What you should do. Go through the entries below. Copy out every line that contains "在一起之后".

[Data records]
BEGIN

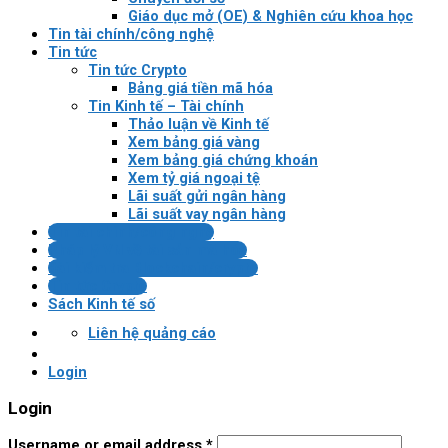
Giáo dục mở (OE) & Nghiên cứu khoa học
Tin tài chính/công nghệ
Tin tức
Tin tức Crypto
Bảng giá tiền mã hóa
Tin Kinh tế – Tài chính
Thảo luận về Kinh tế
Xem bảng giá vàng
Xem bảng giá chứng khoán
Xem tỷ giá ngoại tệ
Lãi suất gửi ngân hàng
Lãi suất vay ngân hàng
Tin tài chính/công nghệ
Pháp lý VN về tài sản mã hóa
Bài kiểm tra Blockchain/crypto
Tin tức Crypto
Sách Kinh tế số
Liên hệ quảng cáo
Login
Login
Username or email address
*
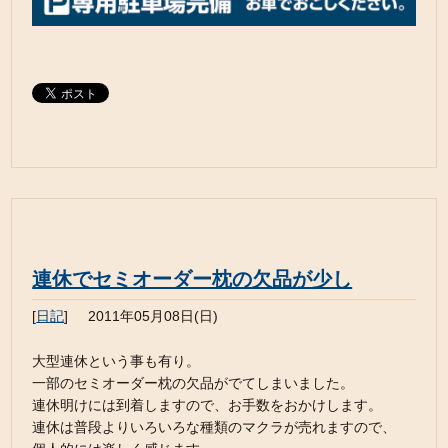
連休でセミオーダー枕の欠品が少し
[
日記
]
2011年05月08日(日)
大型連休という事も有り。
一部のセミオーダー枕の欠品がでてしまいました。
連休明けには到着しますので、お手数をおかけします。
連休は普段よりいろいろな種類のマクラが売れますので、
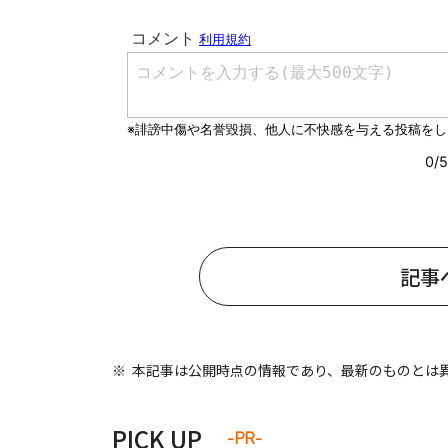
#ワンオペ育児
#コミックエッセイ
#渡邊大地の令和的ワーパパ道
#ベ
記事
本記事は公開時点の情報であり、最新のものとは
PICK UP
-PR-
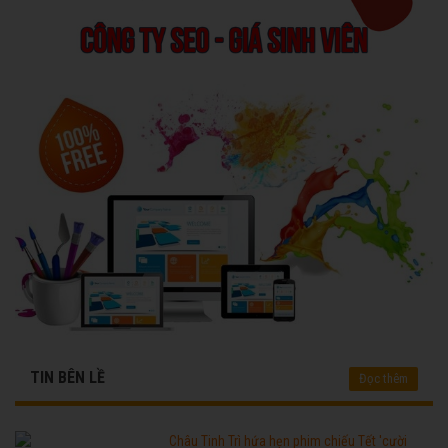
TIN BÊN LỀ
Đọc thêm
Châu Tinh Trì hứa hẹn phim chiếu Tết 'cười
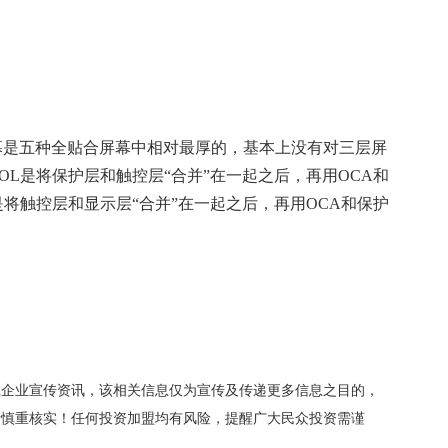
幕是五种全贴合屏幕中相对最厚的，基本上没有对三层屏
TOL是将保护层和触控层“合并”在一起之后，再用OCA和
Cell是将触控层和显示层“合并”在一起之后，再用OCA和保护
载企业宣传资讯，该相关信息仅为宣传及传递更多信息之目的，
者慎重核实！任何投资加盟均有风险，提醒广大民众投资需谨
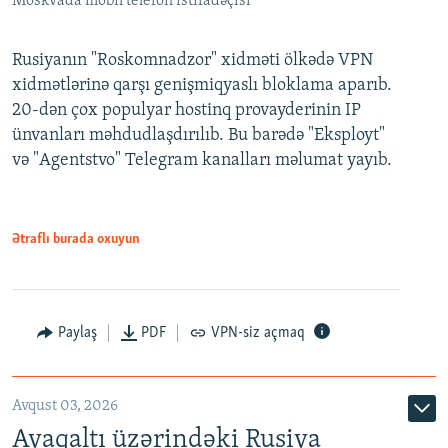
Moskvada mobil telefon istifadəçisi
Rusiyanın "Roskomnadzor" xidməti ölkədə VPN
xidmətlərinə qarşı genişmiqyaslı bloklama aparıb.
20-dən çox populyar hostinq provayderinin IP
ünvanları məhdudlaşdırılıb. Bu barədə "Eksployt"
və "Agentstvo" Telegram kanalları məlumat yayıb.
Ətraflı burada oxuyun
Paylaş
PDF
VPN-siz açmaq
Avqust 03, 2026
Ayaqaltı üzərindəki Rusiya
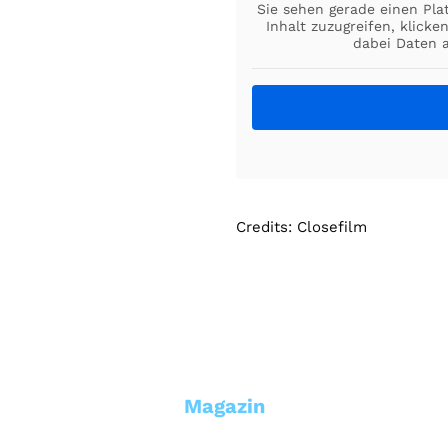
Sie sehen gerade einen Pla
Inhalt zuzugreifen, klicke
dabei Daten 
Credits: Closefilm
Magazin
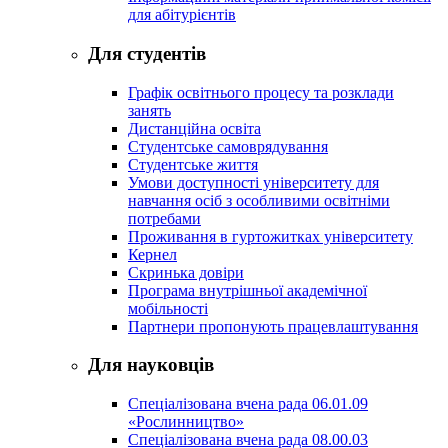
для абітурієнтів
Для студентів
Графік освітнього процесу та розклади
занять
Дистанційна освіта
Студентське самоврядування
Студентське життя
Умови доступності університету для
навчання осіб з особливими освітніми
потребами
Проживання в гуртожитках університету
Кернел
Скринька довіри
Програма внутрішньої академічної
мобільності
Партнери пропонують працевлаштування
Для науковців
Спеціалізована вчена рада 06.01.09
«Рослинництво»
Спеціалізована вчена рада 08.00.03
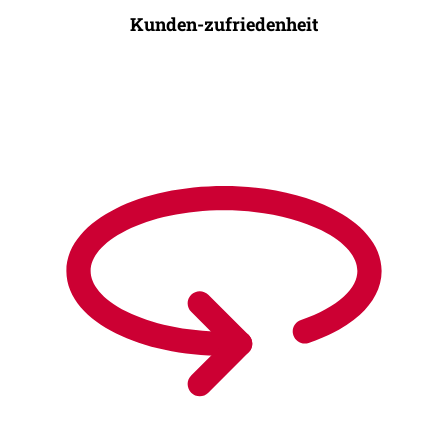
Kunden-zufriedenheit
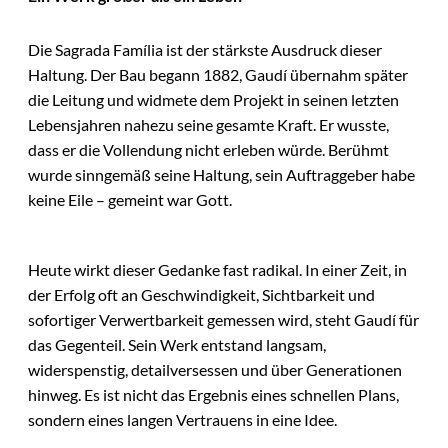
Die Sagrada Família ist der stärkste Ausdruck dieser
Haltung. Der Bau begann 1882, Gaudí übernahm später
die Leitung und widmete dem Projekt in seinen letzten
Lebensjahren nahezu seine gesamte Kraft. Er wusste,
dass er die Vollendung nicht erleben würde. Berühmt
wurde sinngemäß seine Haltung, sein Auftraggeber habe
keine Eile – gemeint war Gott.
Heute wirkt dieser Gedanke fast radikal. In einer Zeit, in
der Erfolg oft an Geschwindigkeit, Sichtbarkeit und
sofortiger Verwertbarkeit gemessen wird, steht Gaudí für
das Gegenteil. Sein Werk entstand langsam,
widerspenstig, detailversessen und über Generationen
hinweg. Es ist nicht das Ergebnis eines schnellen Plans,
sondern eines langen Vertrauens in eine Idee.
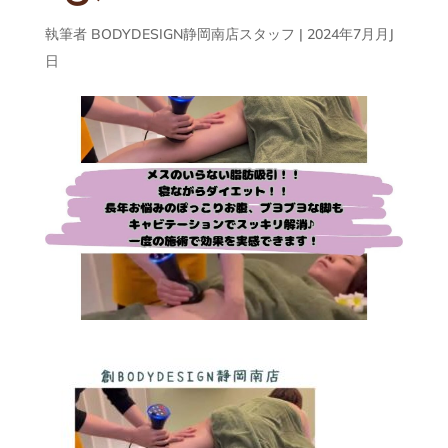
執筆者
BODYDESIGN静岡南店スタッフ
|
2024年7月月J
日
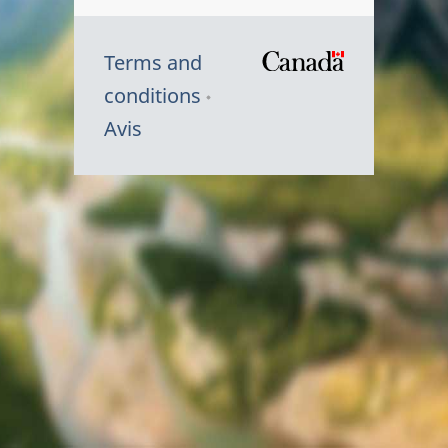
Terms and
/
conditions
Symbole
Avis
du
gouvernem
du
Canada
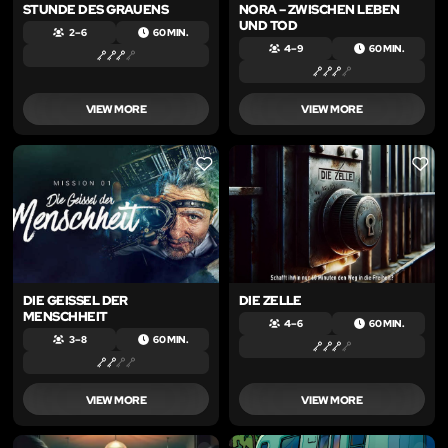
STUNDE DES GRAUENS
NORA – ZWISCHEN LEBEN
UND TOD
2 – 6
60 MIN.
4 – 9
60 MIN.
VIEW MORE
VIEW MORE
LIKE
LIKE
DIE GEISSEL DER
DIE ZELLE
MENSCHHEIT
4 – 6
60 MIN.
3 – 8
60 MIN.
VIEW MORE
VIEW MORE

END

Exercise response.
TOL是将保护层和触控层“合并”在一起之后，再用OCA和
Cell是将触控层和显示层“合并”在一起之后，再用OCA和保护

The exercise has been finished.